In the Flower Scout department, I'm glad to have had the opportunity to mess around with some vases and flora over the past few days.


It's nice to do some arranging, after a brief hiatus, and now that I'm back in town I find I'm eager to begin trolling the woods and streamsides of Troy for bushes and branches. Already I've stolen some bittersweet, the red berries pictured above, which frame the entrance to my new home at the CAC Woodside.


New home, old home: This coming-back is a chance to spend time in my childhood house (too much time?!), and also to return to a wonderful job in the produce department at the Honest Weight Food Coop, where on Wednesday Gayle hooked me up with the ingredients for this second bouquet, which includes two kinds of decorative "politically correct" (as she says) eucalyptus, mums, African Boxwood, and a gorgeous spiky grayish filler that I can't remember the name of.


I really don't like mums, but beggars can't be choosers in late November and these are actually kind of lovely ones. If you're in Troy//Albany//hereabouts and want to go search the forests for seasonal shapes and colors, email me at flowerscoutfarm@gmail.com, or comment on the Facebook page, or just call me if you have my digits. Let's get out there!

Tuesday, November 6, 2012

The Bulbs Abide

Yesterday I scored a lot of bulbs--a whole boatload of bulbs--at local gardening store, for half price. Half price! This is a great boon to Flower Scout's limited budget, and a sign that bulb-planting time is present/past tense. So today, in an effort to soak up sunlight and avoid the internet, which unfortunately cannot tell the future, I'm planting all of those bulbs in my parents' sandy front garden.

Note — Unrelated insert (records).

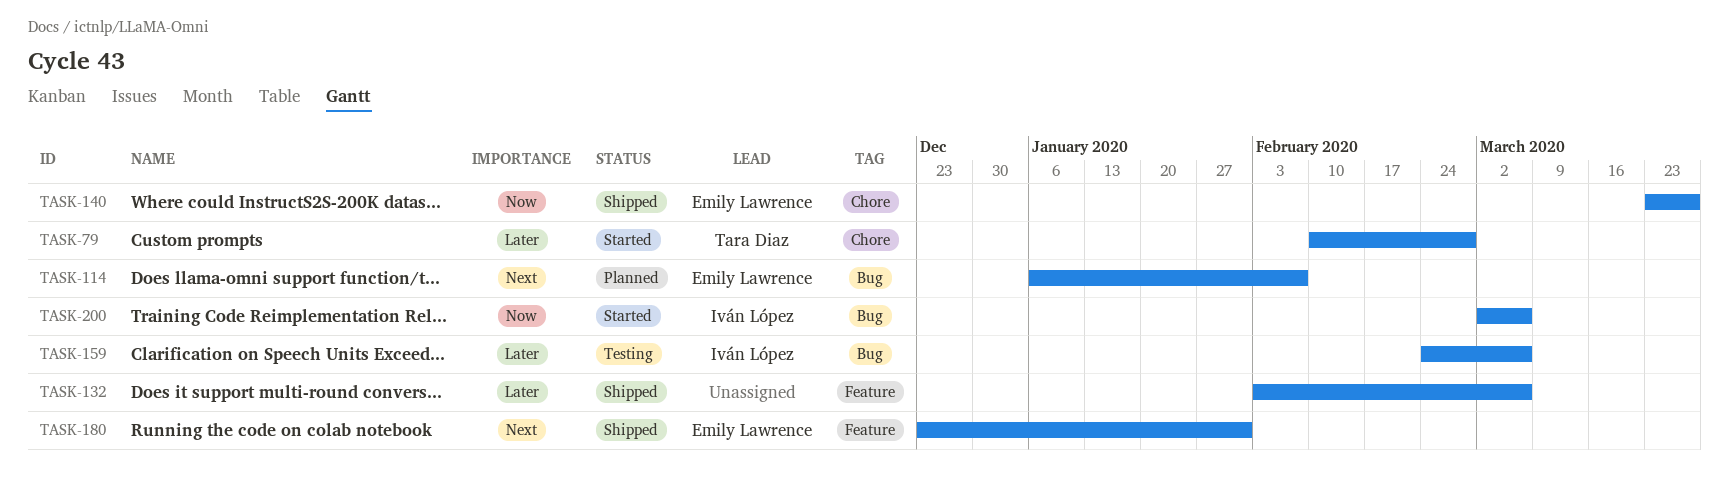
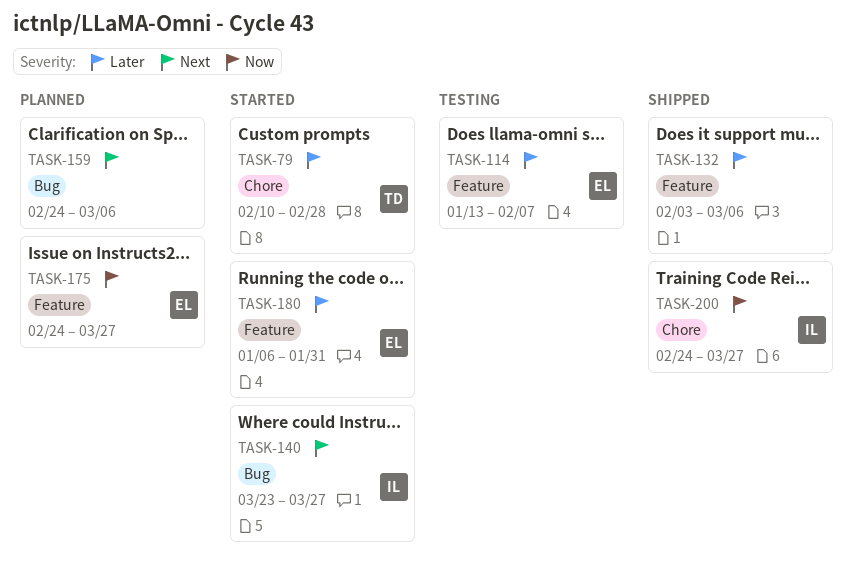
TASK-114, status: Planned -> Testing
TASK-114, priority: Next -> Later
TASK-114, label: Bug -> Feature
TASK-114, start: Jan 6 -> Jan 13
TASK-140, status: Shipped -> Started
TASK-140, owner: Emily Lawrence -> Iván López
TASK-140, priority: Now -> Next
TASK-140, label: Chore -> Bug
TASK-159, status: Testing -> Planned
TASK-159, owner: Iván López -> none
TASK-159, priority: Later -> Next
TASK-175: none -> present
TASK-180, status: Shipped -> Started
TASK-180, priority: Next -> Later
TASK-180, start: Dec 23 -> Jan 6
TASK-200, status: Started -> Shipped
TASK-200, label: Bug -> Chore
TASK-200, start: Mar 2 -> Feb 24
TASK-200, due: Mar 6 -> Mar 27

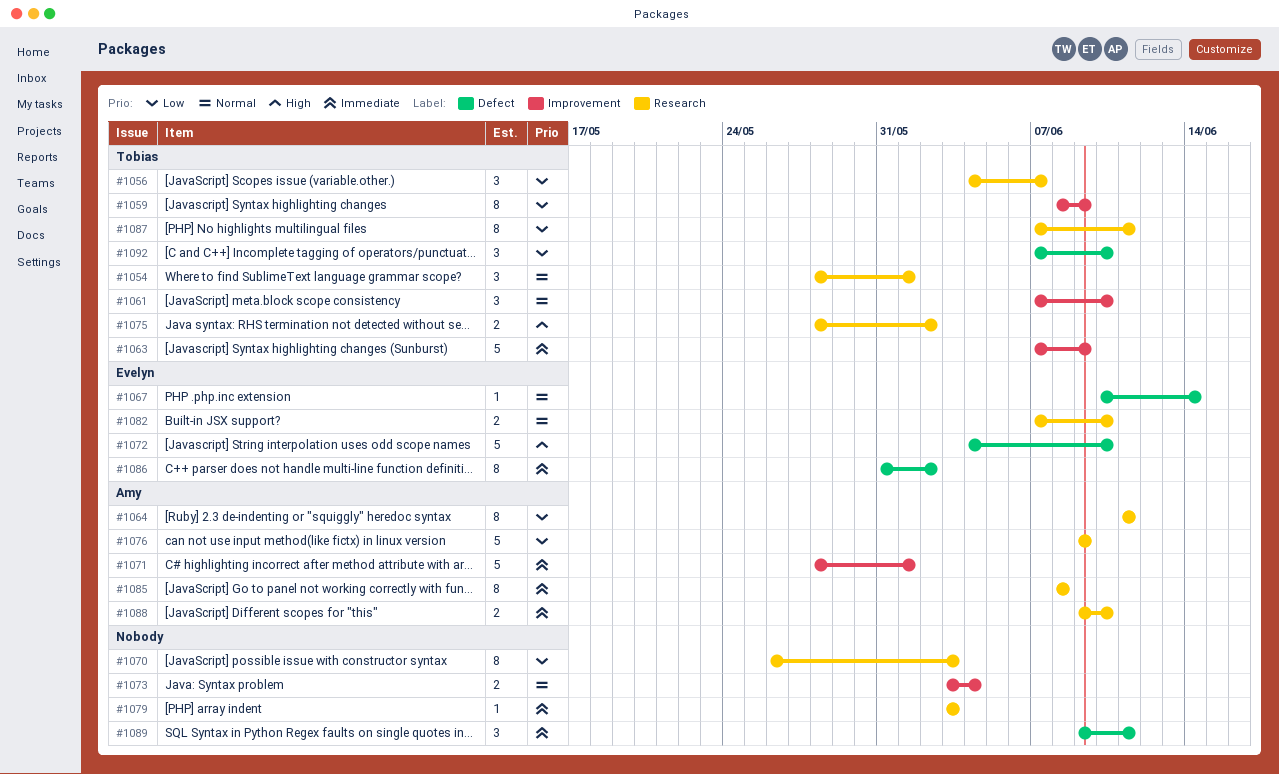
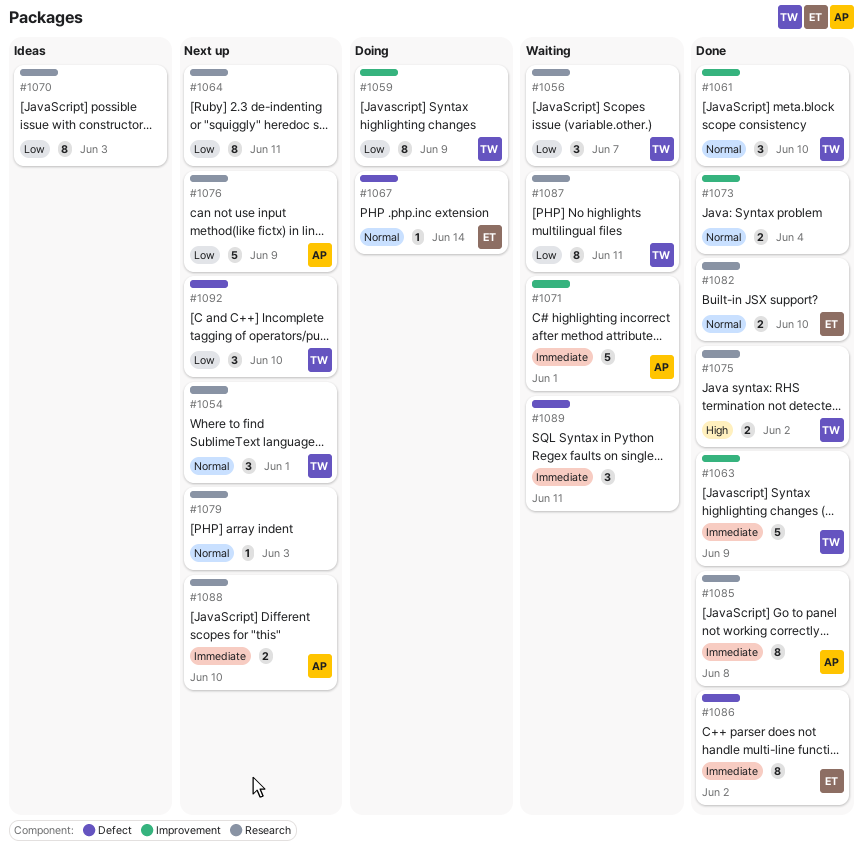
#1064, owner: Amy -> none
#1072: present -> none
#1079, priority: Immediate -> Normal

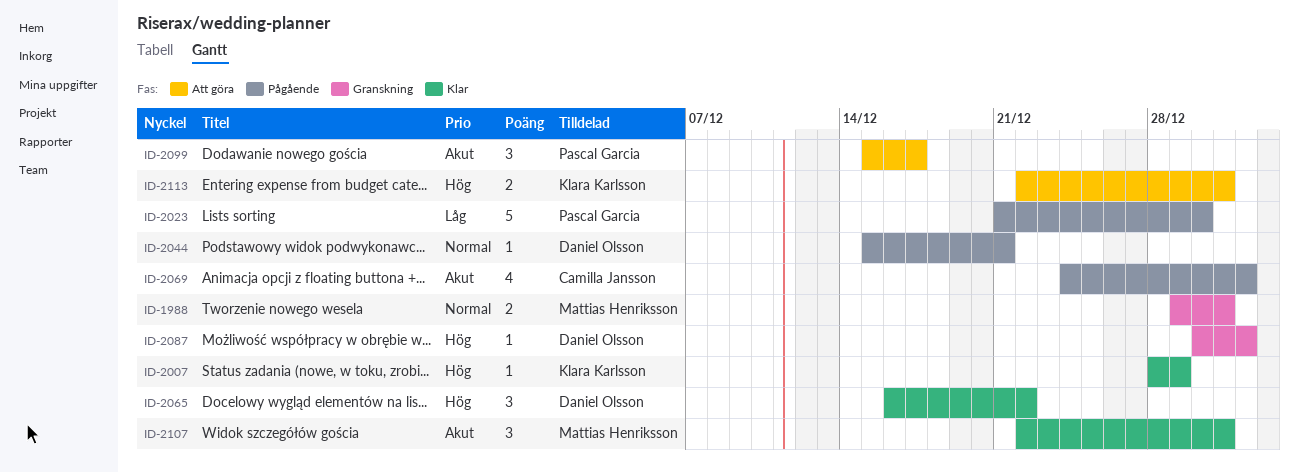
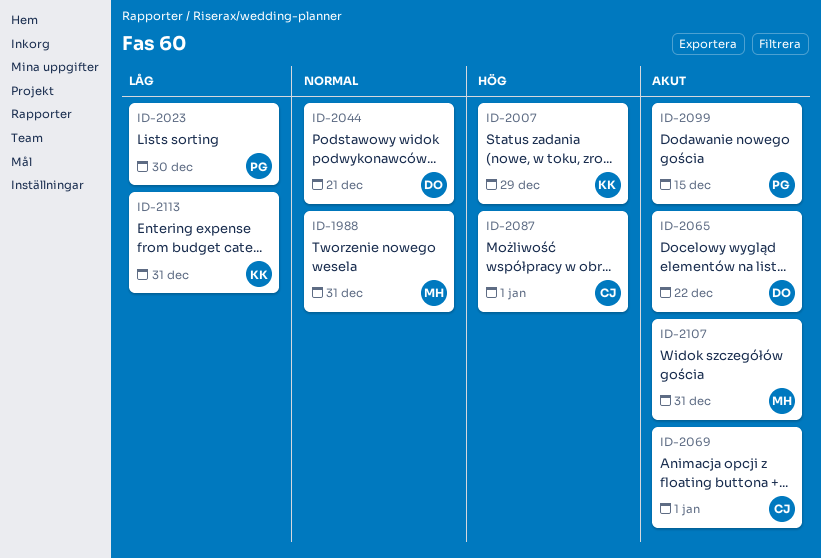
ID-2065, priority: Hög -> Akut
ID-2087, owner: Daniel Olsson -> Camilla Jansson
ID-2099, due: Dec 17 -> Dec 15
ID-2113, priority: Hög -> Låg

I've got some narcissus, tulips, giant grape hyacinths, two kinds of alliums, and an unbelievably beautiful fritillaria. And I've got a giant tub of ground cayenne, to keep the squirrels away.


I'm spacing them carefully with this trusty ruler, and I'm singing and digging and working to ward off nerves.

Please vote, everyone! 


Just think, by the time my fritillaria curl up out of the ground, we'll be in the future. We'll have seen some consequence of today's great decision-making, we'll have passed the historic solstice of 2012, will have braved winter storms and heretofore-unforeseen life-changing decisions, and all that while they'll be chilling out, patient and abiding, if the squirrels don't get them first,


which is a major reason why I heart farm.